**** Provided passage ****

DUALCHAS BRAIGH LOCH ABAIR/ BRAE LOCHABER HERITAGE
1. BUN-STEIDH / CONSTITUTION
(1) Name
The group shall be known as DUALCHAS BRAIGH LOCHABAIR/ BRAE LOCHABER HERITAGE (hereinafter referred to as the "Group"). Braigh Loch Abair/ Brae Lochaber /the Braes is to be understood here to include the ancient Clan lands of the MacDonalds of Keppoch extending primarily to all of Glen Roy with Colaraig, Glenturret and Luib Connaill and all of Glen Spean as far the Badenoch March Wall, with Strathossian, Corrour, Loch Treig and along the side of the Grey Corries as far as Lianachan, Brackletter and Achnaboban also the areas bordered by Glengloy including Both Loin, Inverroy, Tirindrish, and all Blarour as far as the Commando Monument and High Bridge.
(2) Objects
The objects of the Group shall be as follows:
a) to promote an active interest in the history, heritage and culture of the Braes of Lochaber for the common good and the advancement of public education.
b) to bring together all individuals and organisations which share such interests.
c) to collect, identify and preserve documents, artefacts, photographs, songs, stories and other oral material, moving images and other material of historical value for the benefit of the community.
d) to participate in, and maintain records of, all historical investigations of sites and buildings in Brae Lochaber, and to preserve a collection of all scientific reports and papers covering investigations carried out wholly or partly in the area .
e) to organise and arrange exhibitions, displays, lectures and other events relating to the work of the Group and its collections.
f) to co-operate with universities, colleges, schools, museums and other organisations which have an interest in the work and aims of the Group.
(3) Membership
Membership of the Group shall be open to all individuals and Bodies who are interested in furthering the objects of the Group.
(4) Funds
All funds, subscriptions and other revenue shall be held for and devoted to the furtherance and promotion of the aims and objects of the Group. No dividend, gift division, or bonus in money shall be made to or between any of the members of the Group.

****

> [Task requirements]
a: In the Brae Lochaber Heritage constitution, who may become a member of the Group?
b: Print everything from "d) to participate" down to "aims of the Group." in the Brae Lochaber Heritage constitution.
c: Write what comes next in the Brae Lochaber Heritage constitution, continuing from its last sentence.
The entries after this point are not needed.

**** Data listing ****

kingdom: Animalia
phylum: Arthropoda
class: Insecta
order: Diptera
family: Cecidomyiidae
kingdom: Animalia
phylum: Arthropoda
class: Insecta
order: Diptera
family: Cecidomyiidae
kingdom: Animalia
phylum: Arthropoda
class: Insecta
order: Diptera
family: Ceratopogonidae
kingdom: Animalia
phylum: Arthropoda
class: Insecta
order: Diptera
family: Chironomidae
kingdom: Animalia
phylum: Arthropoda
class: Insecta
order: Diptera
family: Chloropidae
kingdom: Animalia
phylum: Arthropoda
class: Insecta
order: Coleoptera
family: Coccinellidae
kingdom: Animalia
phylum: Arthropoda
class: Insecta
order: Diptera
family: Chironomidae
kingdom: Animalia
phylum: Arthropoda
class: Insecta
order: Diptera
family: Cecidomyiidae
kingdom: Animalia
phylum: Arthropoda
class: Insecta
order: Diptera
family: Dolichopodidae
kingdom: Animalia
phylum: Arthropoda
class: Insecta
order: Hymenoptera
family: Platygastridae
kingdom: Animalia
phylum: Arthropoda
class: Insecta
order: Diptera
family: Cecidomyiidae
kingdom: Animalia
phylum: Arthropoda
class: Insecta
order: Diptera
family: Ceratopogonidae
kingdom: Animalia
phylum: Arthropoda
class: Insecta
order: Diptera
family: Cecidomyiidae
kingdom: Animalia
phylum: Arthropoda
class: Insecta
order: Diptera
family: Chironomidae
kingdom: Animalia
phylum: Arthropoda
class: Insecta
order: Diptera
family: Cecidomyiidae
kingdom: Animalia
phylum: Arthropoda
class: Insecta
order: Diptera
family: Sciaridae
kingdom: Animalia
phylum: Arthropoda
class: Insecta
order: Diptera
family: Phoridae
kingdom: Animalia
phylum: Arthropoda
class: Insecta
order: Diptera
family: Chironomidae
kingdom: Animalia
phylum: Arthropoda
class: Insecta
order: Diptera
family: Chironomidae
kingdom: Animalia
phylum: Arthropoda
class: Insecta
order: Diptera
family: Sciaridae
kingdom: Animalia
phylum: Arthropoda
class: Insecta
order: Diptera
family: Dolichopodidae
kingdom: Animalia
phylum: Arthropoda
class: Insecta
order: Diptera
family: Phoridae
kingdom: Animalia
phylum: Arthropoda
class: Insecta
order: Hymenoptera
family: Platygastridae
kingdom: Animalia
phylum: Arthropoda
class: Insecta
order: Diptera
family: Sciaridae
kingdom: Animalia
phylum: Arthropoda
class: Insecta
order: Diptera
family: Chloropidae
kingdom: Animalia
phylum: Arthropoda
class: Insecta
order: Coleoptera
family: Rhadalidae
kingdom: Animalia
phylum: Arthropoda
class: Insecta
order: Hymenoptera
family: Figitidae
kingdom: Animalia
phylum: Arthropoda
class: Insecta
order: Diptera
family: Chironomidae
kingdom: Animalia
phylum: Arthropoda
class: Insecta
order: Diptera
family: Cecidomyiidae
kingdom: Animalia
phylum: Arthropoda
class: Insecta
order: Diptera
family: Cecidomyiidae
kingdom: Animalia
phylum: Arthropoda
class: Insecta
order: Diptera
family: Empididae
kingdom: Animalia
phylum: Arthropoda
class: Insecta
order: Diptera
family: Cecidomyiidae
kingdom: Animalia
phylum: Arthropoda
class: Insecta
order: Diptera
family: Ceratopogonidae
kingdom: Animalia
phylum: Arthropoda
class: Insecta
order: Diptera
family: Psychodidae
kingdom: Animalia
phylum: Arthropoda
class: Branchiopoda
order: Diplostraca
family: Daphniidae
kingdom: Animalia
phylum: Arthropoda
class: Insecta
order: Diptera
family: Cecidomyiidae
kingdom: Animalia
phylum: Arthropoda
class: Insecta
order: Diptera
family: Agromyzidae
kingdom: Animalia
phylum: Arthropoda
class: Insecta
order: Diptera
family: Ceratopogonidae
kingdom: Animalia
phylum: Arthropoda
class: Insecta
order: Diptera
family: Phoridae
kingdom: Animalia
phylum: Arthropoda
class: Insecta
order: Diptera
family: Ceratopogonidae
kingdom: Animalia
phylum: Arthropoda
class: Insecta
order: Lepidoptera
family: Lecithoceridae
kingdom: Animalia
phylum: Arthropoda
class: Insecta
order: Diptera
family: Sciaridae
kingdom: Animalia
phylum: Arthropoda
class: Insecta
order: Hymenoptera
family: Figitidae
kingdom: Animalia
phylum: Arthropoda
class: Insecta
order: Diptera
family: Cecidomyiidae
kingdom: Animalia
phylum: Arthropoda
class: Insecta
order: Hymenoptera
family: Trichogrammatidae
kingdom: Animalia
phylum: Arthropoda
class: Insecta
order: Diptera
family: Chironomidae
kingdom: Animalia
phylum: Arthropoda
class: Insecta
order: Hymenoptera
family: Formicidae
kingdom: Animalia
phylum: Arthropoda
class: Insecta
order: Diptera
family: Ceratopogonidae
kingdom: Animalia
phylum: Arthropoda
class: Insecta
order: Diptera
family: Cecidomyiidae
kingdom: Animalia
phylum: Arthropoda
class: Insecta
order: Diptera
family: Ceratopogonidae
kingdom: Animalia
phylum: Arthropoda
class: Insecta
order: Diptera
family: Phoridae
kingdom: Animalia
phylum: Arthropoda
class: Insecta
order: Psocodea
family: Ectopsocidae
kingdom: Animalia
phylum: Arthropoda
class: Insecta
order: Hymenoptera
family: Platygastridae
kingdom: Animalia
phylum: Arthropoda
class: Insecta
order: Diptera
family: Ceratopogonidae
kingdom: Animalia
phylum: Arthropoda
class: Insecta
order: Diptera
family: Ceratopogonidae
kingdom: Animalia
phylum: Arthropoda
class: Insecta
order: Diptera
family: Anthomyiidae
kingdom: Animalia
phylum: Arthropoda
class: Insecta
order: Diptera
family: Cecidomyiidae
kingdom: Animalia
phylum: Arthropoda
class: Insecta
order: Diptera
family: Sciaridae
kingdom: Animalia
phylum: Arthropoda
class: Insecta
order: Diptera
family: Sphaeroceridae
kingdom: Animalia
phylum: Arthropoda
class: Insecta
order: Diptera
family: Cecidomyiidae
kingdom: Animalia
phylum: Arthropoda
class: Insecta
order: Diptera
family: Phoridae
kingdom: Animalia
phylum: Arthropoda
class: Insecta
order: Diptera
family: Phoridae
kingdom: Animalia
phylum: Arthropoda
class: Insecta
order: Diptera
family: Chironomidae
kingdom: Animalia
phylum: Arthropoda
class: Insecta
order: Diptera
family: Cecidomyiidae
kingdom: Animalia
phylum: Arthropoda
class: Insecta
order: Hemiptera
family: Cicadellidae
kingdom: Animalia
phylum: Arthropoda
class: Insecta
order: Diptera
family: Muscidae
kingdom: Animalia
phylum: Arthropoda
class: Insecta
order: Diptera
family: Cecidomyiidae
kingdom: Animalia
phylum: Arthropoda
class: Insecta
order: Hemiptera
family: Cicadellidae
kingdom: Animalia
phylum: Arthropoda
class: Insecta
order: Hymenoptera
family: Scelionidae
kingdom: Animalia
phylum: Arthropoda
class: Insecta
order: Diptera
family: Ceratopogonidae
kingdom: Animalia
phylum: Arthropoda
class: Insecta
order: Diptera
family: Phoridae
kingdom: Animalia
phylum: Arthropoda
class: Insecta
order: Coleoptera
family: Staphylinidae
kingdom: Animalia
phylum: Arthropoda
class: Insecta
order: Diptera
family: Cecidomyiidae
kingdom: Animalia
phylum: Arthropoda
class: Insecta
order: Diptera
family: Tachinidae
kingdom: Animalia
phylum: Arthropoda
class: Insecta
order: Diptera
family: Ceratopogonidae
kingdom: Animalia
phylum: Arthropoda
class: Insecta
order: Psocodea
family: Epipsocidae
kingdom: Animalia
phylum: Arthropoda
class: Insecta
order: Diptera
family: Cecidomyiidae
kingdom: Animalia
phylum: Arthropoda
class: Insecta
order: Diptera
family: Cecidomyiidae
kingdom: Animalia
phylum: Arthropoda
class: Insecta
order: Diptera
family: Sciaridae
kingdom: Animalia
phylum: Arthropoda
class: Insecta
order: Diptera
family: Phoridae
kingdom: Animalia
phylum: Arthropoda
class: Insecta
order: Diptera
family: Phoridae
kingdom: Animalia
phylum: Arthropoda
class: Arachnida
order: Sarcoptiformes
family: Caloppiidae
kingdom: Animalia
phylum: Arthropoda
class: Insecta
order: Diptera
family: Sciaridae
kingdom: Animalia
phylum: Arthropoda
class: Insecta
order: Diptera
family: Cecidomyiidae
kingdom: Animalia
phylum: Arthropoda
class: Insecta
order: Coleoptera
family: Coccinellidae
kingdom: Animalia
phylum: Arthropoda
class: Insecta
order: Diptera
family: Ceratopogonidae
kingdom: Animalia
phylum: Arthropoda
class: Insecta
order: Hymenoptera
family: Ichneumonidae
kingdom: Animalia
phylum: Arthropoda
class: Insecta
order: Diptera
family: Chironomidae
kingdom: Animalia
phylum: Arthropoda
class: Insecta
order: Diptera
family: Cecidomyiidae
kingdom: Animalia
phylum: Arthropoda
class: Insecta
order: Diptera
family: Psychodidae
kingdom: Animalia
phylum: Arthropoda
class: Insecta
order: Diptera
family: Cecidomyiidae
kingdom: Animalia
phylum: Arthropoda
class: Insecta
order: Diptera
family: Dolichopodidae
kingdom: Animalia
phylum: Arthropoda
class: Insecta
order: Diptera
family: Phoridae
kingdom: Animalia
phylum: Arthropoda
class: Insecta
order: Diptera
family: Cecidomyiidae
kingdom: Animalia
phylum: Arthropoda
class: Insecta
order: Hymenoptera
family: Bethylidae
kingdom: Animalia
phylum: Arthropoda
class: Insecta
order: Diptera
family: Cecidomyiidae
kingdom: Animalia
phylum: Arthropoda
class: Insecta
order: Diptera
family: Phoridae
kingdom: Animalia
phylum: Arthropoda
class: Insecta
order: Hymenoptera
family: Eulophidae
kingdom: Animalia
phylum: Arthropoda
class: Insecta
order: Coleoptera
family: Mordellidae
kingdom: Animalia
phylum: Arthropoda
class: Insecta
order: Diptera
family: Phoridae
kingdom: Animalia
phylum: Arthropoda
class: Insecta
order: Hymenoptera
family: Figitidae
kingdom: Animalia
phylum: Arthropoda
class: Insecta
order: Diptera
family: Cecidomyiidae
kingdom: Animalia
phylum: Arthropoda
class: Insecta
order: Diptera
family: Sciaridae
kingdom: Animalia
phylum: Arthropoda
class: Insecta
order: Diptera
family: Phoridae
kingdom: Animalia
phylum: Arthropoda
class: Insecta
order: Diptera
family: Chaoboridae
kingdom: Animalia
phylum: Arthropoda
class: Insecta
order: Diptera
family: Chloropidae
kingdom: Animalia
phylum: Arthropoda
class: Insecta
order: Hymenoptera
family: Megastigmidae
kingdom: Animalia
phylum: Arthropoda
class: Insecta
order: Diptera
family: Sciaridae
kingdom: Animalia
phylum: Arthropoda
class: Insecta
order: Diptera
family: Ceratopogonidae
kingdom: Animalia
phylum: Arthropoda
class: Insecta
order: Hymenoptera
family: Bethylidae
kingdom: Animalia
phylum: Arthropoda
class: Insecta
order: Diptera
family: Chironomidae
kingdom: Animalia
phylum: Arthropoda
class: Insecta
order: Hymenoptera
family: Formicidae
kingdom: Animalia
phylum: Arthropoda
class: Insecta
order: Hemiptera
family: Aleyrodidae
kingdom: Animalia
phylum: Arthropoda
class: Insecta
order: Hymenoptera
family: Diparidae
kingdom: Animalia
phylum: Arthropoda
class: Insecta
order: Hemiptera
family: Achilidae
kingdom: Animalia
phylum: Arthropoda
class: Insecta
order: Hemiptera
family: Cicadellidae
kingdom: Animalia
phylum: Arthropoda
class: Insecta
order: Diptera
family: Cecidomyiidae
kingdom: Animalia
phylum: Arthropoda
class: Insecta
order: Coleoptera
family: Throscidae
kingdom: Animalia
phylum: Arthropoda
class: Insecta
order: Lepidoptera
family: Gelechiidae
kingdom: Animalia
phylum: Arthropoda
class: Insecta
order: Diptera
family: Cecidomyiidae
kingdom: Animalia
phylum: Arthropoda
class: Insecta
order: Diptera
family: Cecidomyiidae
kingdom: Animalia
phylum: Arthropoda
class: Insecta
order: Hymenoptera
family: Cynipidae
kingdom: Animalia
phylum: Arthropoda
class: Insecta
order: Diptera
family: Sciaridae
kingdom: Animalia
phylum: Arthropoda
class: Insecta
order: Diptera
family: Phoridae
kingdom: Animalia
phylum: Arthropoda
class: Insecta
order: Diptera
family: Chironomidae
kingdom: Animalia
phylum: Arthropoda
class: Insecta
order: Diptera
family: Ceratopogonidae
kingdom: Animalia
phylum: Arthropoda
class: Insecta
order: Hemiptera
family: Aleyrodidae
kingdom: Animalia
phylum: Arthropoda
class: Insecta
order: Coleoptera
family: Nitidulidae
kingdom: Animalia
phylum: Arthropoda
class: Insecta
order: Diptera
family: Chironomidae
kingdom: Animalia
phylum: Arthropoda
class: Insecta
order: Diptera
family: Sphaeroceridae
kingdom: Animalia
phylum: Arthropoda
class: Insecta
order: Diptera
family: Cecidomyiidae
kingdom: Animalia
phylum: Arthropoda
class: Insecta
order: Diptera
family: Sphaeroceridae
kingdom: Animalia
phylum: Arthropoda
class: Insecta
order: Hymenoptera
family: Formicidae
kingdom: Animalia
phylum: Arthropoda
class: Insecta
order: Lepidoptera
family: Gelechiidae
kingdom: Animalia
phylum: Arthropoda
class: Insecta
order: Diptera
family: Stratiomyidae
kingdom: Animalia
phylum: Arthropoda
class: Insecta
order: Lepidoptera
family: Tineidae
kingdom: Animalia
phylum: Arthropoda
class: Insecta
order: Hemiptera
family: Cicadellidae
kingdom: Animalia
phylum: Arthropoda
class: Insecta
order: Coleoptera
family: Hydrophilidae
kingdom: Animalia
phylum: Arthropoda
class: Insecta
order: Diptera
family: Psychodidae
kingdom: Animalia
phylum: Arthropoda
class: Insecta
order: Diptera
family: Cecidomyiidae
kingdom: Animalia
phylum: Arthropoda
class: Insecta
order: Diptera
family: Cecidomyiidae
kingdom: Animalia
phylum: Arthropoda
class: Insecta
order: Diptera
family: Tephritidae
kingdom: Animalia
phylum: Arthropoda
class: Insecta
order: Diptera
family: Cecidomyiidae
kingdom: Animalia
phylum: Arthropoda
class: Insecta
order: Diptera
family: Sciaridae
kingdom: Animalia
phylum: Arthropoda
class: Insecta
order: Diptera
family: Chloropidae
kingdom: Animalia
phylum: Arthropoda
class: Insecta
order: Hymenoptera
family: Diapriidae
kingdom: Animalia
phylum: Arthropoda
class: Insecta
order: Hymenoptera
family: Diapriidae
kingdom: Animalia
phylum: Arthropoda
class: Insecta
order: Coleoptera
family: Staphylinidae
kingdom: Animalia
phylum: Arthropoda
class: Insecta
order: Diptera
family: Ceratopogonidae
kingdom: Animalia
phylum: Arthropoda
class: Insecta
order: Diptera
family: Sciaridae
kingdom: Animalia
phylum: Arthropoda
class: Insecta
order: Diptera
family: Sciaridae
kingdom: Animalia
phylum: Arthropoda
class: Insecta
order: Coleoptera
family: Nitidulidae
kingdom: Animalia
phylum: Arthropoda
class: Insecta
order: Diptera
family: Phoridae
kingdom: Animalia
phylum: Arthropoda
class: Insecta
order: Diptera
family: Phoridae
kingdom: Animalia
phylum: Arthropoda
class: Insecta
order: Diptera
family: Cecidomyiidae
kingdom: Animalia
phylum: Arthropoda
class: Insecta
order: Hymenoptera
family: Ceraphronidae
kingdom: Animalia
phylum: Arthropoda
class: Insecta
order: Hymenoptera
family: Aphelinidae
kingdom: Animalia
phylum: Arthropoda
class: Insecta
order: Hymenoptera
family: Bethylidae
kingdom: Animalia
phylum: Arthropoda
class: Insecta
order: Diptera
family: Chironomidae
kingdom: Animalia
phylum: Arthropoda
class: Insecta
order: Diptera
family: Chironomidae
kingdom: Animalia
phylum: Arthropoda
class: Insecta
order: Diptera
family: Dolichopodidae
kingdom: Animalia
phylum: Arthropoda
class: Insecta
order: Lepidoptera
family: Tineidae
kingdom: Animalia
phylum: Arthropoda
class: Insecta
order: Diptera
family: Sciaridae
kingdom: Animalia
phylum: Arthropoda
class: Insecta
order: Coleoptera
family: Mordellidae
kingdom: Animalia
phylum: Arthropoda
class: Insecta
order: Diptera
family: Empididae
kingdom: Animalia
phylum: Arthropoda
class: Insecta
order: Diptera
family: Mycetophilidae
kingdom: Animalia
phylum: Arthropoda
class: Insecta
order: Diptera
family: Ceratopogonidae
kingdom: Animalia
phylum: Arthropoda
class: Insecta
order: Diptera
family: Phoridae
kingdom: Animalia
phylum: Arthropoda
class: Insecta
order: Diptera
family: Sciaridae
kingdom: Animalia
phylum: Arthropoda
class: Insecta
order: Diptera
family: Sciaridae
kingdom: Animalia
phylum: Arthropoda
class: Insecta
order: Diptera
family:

****

> [Exercise results]
a: All individuals and Bodies who are interested in furthering the objects of the Group.

b:
d) to participate in, and maintain records of, all historical investigations of sites and buildings in Brae Lochaber, and to preserve a collection of all scientific reports and papers covering investigations carried out wholly or partly in the area .
e) to organise and arrange exhibitions, displays, lectures and other events relating to the work of the Group and its collections.
f) to co-operate with universities, colleges, schools, museums and other organisations which have an interest in the work and aims of the Group.

c:
(5) Management
The general and financial management and direction of the affairs of the Group is vested in a Management Committee (hereinafter referred to as the Committee), composed of office bearers and members of the group duly elected.
(6) Property .
All heritable and movable property in the ownership of the Group and all funds and securities shall be vested in the Chair, Vice-Chair, Secretary and Treasurer and their successors in office ex-officio.
(7) In furtherance of the objects of the Group, the Committee shall
a) In respect of a collection, material or archival, rigorously preserve a strong presumption against the subsequent disposal of any items.
b) Provide for the protection of the items comprising the collection from deterioration, damage, loss, accidental destruction or unauthorised disposal.
c) Adopt a written collecting policy defining the principal types of material to be acquired together with the geographical area from which such material is to be drawn .
d) Maintain an accurate and current register of all items acquired or removed from the collection.
e) Insure against loss or damage by fire or any other risk, any property for the time being comprising the collection or any other
f) Gather in, hold and disburse the Group's funds only in furtherance of the Group's objects set out above but in such a manner as the Committee, in its discretion, thinks fit2.
1. RULES
a) Members
There shall be a body of members who shall be entitled to receive any annual report and to be summoned to and entitled to vote at the Annual General Meeting. They will pay subscriptions at a rate decided at any Annual General Meeting Members in arrears of subscriptions for two years shall be considered to have resigned
b) Committee
The Committee will comprise a Chair (hereinafter referred to as the Chair): Vice-Chair (hereinafter referred to as the Vice-Chair), Secretary, Treasurer and five other members all elected annually at the Annual General Meeting of the Group. The Committee shall co-opt additional members (non-voting) to render special service to the Group.
c) Meetings
i. The Management Committee shall meet as often as required and in any event not less than four times in each calendar year. The quorum for meetings of the Committee shall be three, one of whom should not be an office bearer. Agreement shall be reached on the basis of consensus. The minutes of the Committee and Sub-committees shall contain a record of all proceedings, resolutions and decisions. The Annual General Meeting of the Group shall be held once in each calendar year for the purpose of hearing and considering reports and accounts, the election of Office bearers and committee as hereinto fore provided, and any other competent business. Not less than fourteen days' notice of the Annual General Meeting shall be given by newspaper advertisement or post. Any other General Meeting of members held in a calendar year shall be an Extraordinary General Meeting.
ii.Extraordinary General Meetings may be convened for any particular purpose by the Chair at the request of the Committee or upon receipt of a requisition in writing signed by at least six members: Fourteen days' notice of such meetings shall require to be given and such notice shall specifiy the purpose of such meeting.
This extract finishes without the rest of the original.